[What is being asked]
For every entry that follows, return the words exactly and omit any picture.

+ + +

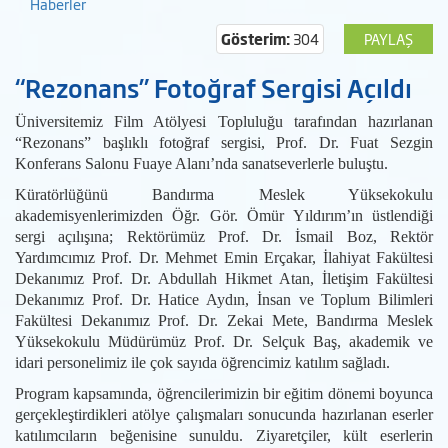
Haberler
Gösterim:
304
PAYLAŞ
“Rezonans” Fotoğraf Sergisi Açıldı
Üniversitemiz Film Atölyesi Topluluğu tarafından hazırlanan
“Rezonans” başlıklı fotoğraf sergisi, Prof. Dr. Fuat Sezgin
Konferans Salonu Fuaye Alanı’nda sanatseverlerle buluştu.
Küratörlüğünü Bandırma Meslek Yüksekokulu
akademisyenlerimizden Öğr. Gör. Ömür Yıldırım’ın üstlendiği
sergi açılışına; Rektörümüz Prof. Dr. İsmail Boz, Rektör
Yardımcımız Prof. Dr. Mehmet Emin Erçakar, İlahiyat Fakültesi
Dekanımız Prof. Dr. Abdullah Hikmet Atan, İletişim Fakültesi
Dekanımız Prof. Dr. Hatice Aydın, İnsan ve Toplum Bilimleri
Fakültesi Dekanımız Prof. Dr. Zekai Mete, Bandırma Meslek
Yüksekokulu Müdürümüz Prof. Dr. Selçuk Baş, akademik ve
idari personelimiz ile çok sayıda öğrencimiz katılım sağladı.
Program kapsamında, öğrencilerimizin bir eğitim dönemi boyunca
gerçekleştirdikleri atölye çalışmaları sonucunda hazırlanan eserler
katılımcıların beğenisine sunuldu. Ziyaretçiler, kült eserlerin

+ + +

[Your response]
Haberler
Gösterim:
304
PAYLAŞ
“Rezonans” Fotoğraf Sergisi Açıldı
Üniversitemiz Film Atölyesi Topluluğu tarafından hazırlanan
“Rezonans” başlıklı fotoğraf sergisi, Prof. Dr. Fuat Sezgin
Konferans Salonu Fuaye Alanı’nda sanatseverlerle buluştu.
Küratörlüğünü Bandırma Meslek Yüksekokulu
akademisyenlerimizden Öğr. Gör. Ömür Yıldırım’ın üstlendiği
sergi açılışına; Rektörümüz Prof. Dr. İsmail Boz, Rektör
Yardımcımız Prof. Dr. Mehmet Emin Erçakar, İlahiyat Fakültesi
Dekanımız Prof. Dr. Abdullah Hikmet Atan, İletişim Fakültesi
Dekanımız Prof. Dr. Hatice Aydın, İnsan ve Toplum Bilimleri
Fakültesi Dekanımız Prof. Dr. Zekai Mete, Bandırma Meslek
Yüksekokulu Müdürümüz Prof. Dr. Selçuk Baş, akademik ve
idari personelimiz ile çok sayıda öğrencimiz katılım sağladı.
Program kapsamında, öğrencilerimizin bir eğitim dönemi boyunca
gerçekleştirdikleri atölye çalışmaları sonucunda hazırlanan eserler
katılımcıların beğenisine sunuldu. Ziyaretçiler, kült eserlerin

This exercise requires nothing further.